Das Kuriosum Tyne Turrets, von dem ich geglaubt hatte, es in einem kurzen Beitrag abhandeln zu können, hat sich mittlerweile doch als komplexer erwiesen, als ich zunächst erwartet hatte.
Ausgangspunkt
für meine weitere Beschäftigung damit waren widersprüchliche Aussagen über die
Bewaffnung: Manche Quellen, u.a. Wikipedia, sprechen von einem Geschütz pro Batterie,
andere hingegen von je einem kompletten Illustrious-Geschützturm pro Batterie.
Um dieser Sache auf den Grund zu gehen, besorgte ich mir die Pläne beider
Batterien.
Natürlich
interessierte mich auch, was aus beiden Batterien geworden ist und was es heute
noch zu sehen gibt.
Hier die Ergebnisse meiner Recherchen.
1. Historie
Der Tyne
hatte im 1. Weltkrieg eine besondere strategische Bedeutung, einerseits wegen
des ansässigen Schiffsbaus – viele Kriegsschiffe wurden dort konstruiert und
repariert -, andererseits wegen seiner Bedeutung im Export von kriegswichtiger Kohle.
Bereits
1899 hatte man in Tynemouth und South Shields mit dem Bau moderner
Verteidigungsanlagen begonnen: 2 Batterien für 2 x 6-Zoll- und 1 x
9.2-Zoll-Geschütze wurden 1903 fertiggestellt (Tynemouth Castle nördlich der
Tynemündung und Frenchman’s Point Battery südlich der Mündung). Zusätzlichen
Schutz sollte die Spanish Battery unterhalb von Tynemouth Castle bieten, die
mit 2 x 6-Zoll- und 2 x 12-Pfünder-Schnellfeuergeschützen vor allem
Torpedoschnellboote bekämpfen sollte. Cliffords Fort, eine Batterie aus dem 17.
Jahrhundert, wurde zu einem Seeminendepot und dem Hauptquartier der Tyne
Electrical Engineers, die für die Suchscheinwerfer zuständig waren.
Zu Beginn
des ersten Weltkriegs waren diese Einrichtungen unverändert im Einsatz.
Am 17.
Dezember 1914 griff die Kaiserliche Flotte in einem Überraschungsangriff die
Städte Scarborough, Whitby und Hartlepool an der britischen Nordostküste an. Es
entstand großer Schaden, wohingegen die Kaiserliche Flotte nur marginal
beschädigt wieder nach Deutschland zurückkehren konnte. Die Schiffe befanden
sich außer Reichweite der meisten Küstengeschütze; wollte man möglichen
zukünftigen Angriffen dieser Art wirkungsvoller begegnen, musste die
Verteidigung der britischen Nordostküste schnell und deutlich verbessert
werden.

**DATENTEIL**
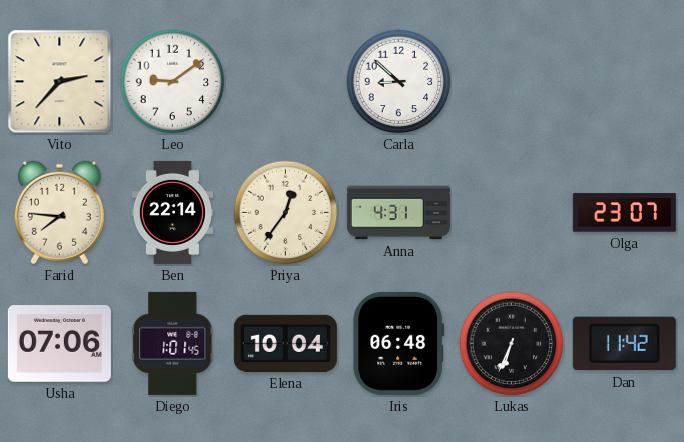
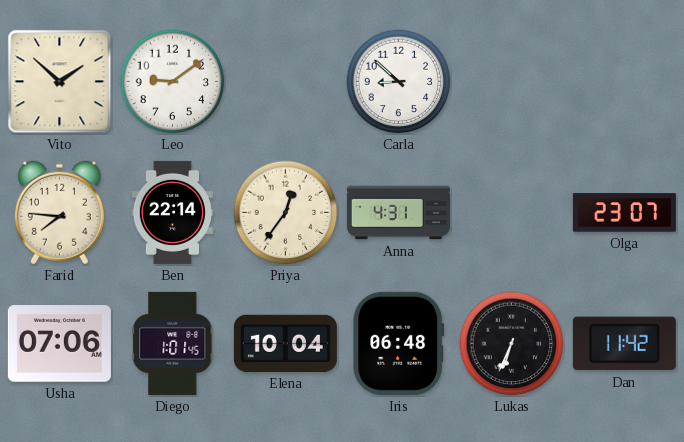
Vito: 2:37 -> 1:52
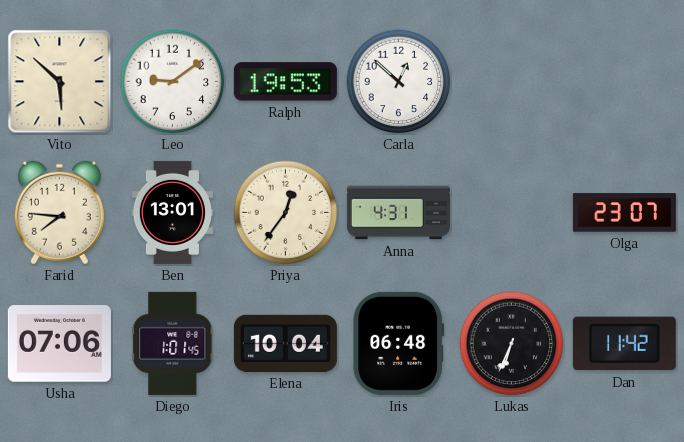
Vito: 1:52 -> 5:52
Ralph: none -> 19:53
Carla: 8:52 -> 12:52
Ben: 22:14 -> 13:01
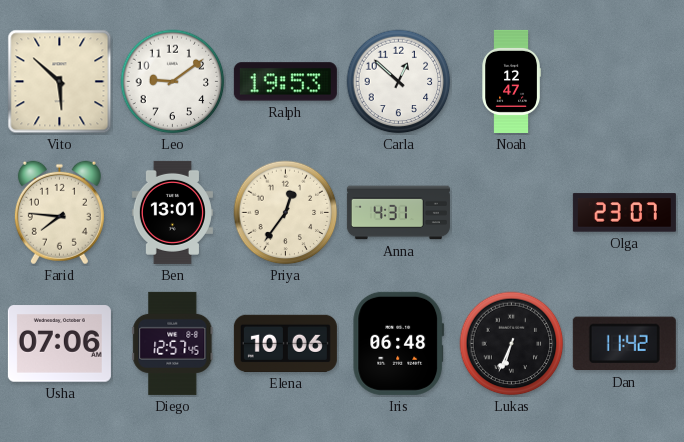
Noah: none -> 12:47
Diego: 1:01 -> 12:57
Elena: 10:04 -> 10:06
==
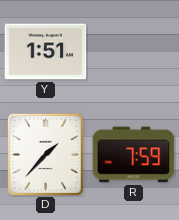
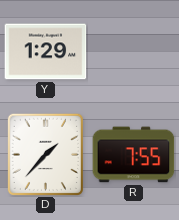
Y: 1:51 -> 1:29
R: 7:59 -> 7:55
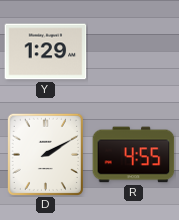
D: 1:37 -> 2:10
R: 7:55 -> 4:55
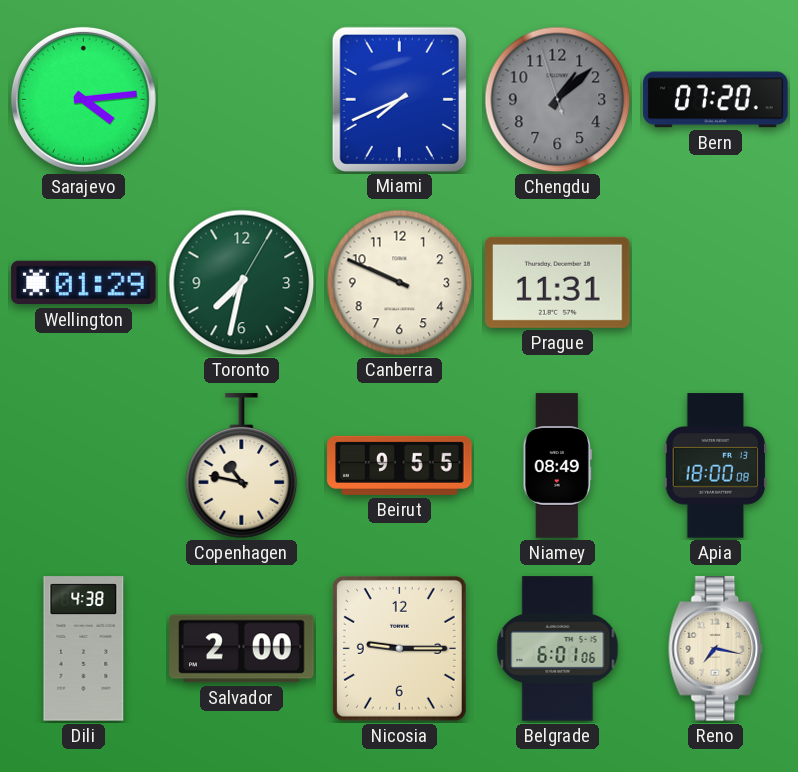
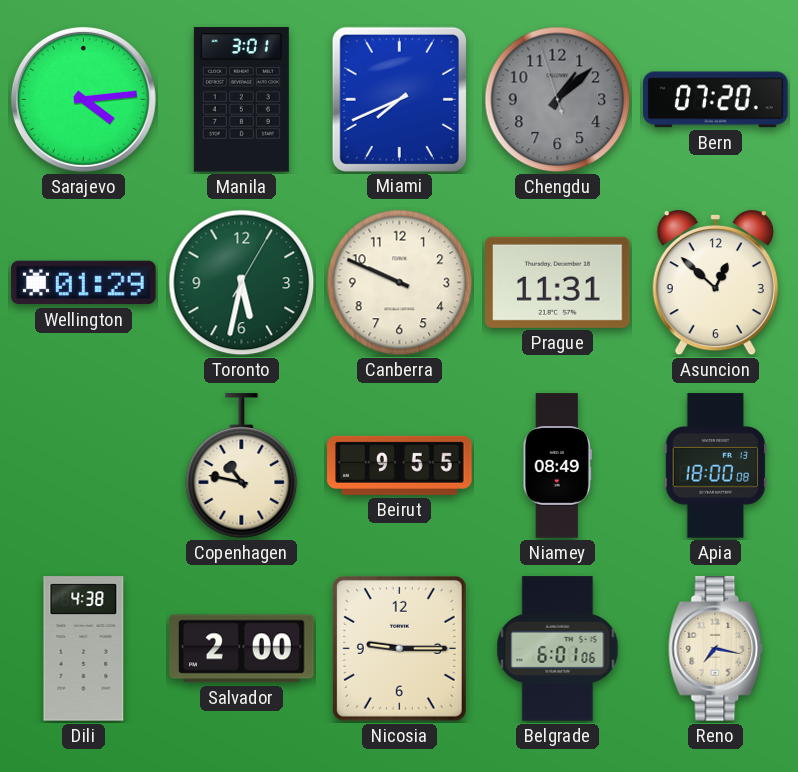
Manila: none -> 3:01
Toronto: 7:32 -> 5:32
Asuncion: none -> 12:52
* * *
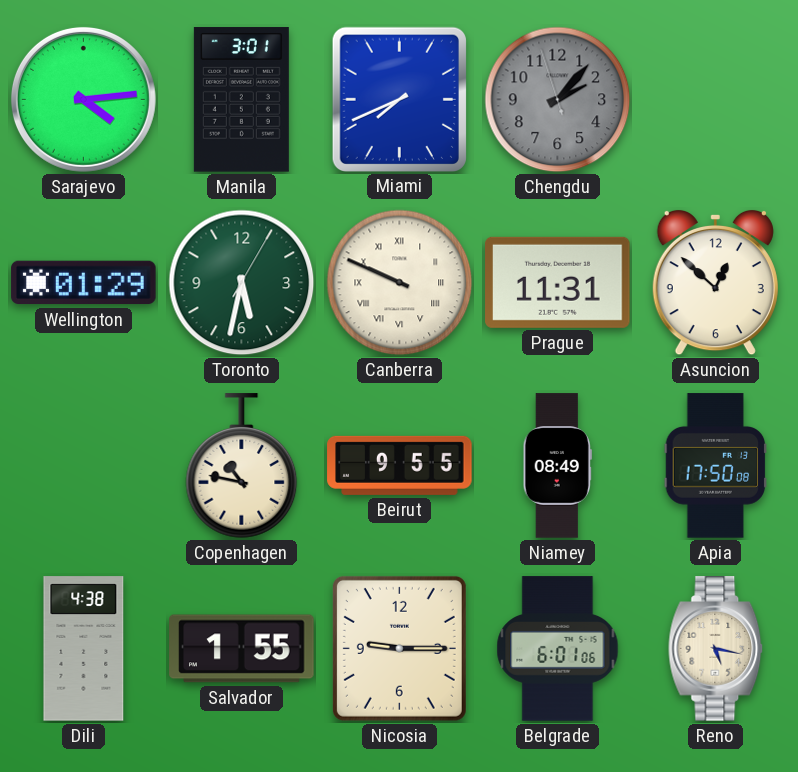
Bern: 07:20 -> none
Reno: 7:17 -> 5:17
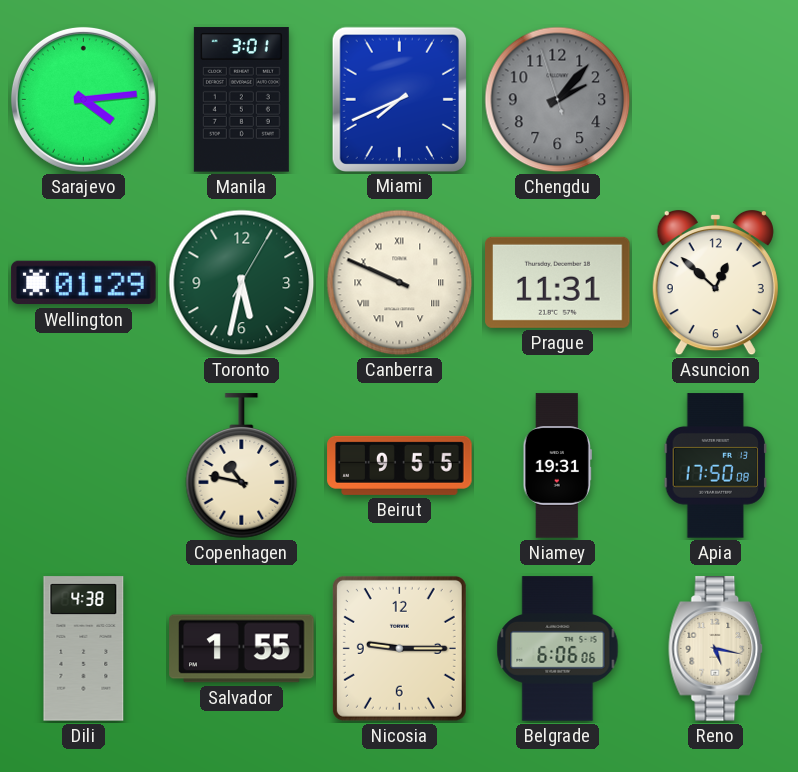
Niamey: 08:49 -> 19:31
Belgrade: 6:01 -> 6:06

**ZU BEARBEITENDE AUFGABEN**
(1) Beantworte zum Text über die Tyne Turrets:
(a) In welchem Jahr wurden die beiden Batterien in Tynemouth und South Shields fertiggestellt?
(b) Wer war für die Suchscheinwerfer zuständig?
(c) Welche drei Städte griff die Kaiserliche Flotte am 17. Dezember 1914 an?
(2) Führe den Text über die Tyne Turrets im Anschluss an seinen letzten Satz weiter.
Die Daten stammen aus einer anderen Quelle.

**SCHRIFTLICHE ANTWORTEN**
(1)
(a) 1903
(b) Die Tyne Electrical Engineers
(c) Scarborough, Whitby und Hartlepool

(2)
Die
schnellste Lösung bestand in einer „Standing Patrol“, also der ständigen
Präsenz britischer Kriegsschiffe vor der britischen Nordostküste. Ihre
Operationsbasis war das schottische Rosyth. Eins dieser Schiffe war übrigens
die HMS Illustrious, die ab August 1914 als Guardship im Loch Ewe eingesetzt worden
war und ab November des gleichen Jahres den Tyne schützen sollte.
Im weiteren Verlauf des Krieges zeigte sich allerdings, dass diese Schiffe zu dringend anderweitig gebraucht wurden, wodurch das Prinzip der Standing Patrols nicht länger aufrechterhalten werden konnte. Im Oktober 1916 begann man mit der Suche nach einer Alternative, die im Februar 1917 gefunden und beschlossen wurde. Der Plan bestand darin, die beiden 12-Zoll-Geschütztürme der HMS Illustrious, die ab dem 26. November 1915 entwaffnet worden war und seit 1916 als Munitionslagerschiff diente, an Land zur Küstenverteidigung zu installieren. Hier ein Geschützturm der Illustrious von innen:
Jeweils ein Standort nördlich und südlich des Tyne wurde ausgewählt, und die Bauarbeiten begannen umgehend:
- Die nördliche Batterie („Roberts Battery“) wurde ca. 400 Meter östlich des heutigen Hartley in der Nähe von Crag Point errichtet.
- Die südliche Batterie („Kitchener Battery“) entstand 600 Meter westlich vom Souter Lighthouse, Marsden.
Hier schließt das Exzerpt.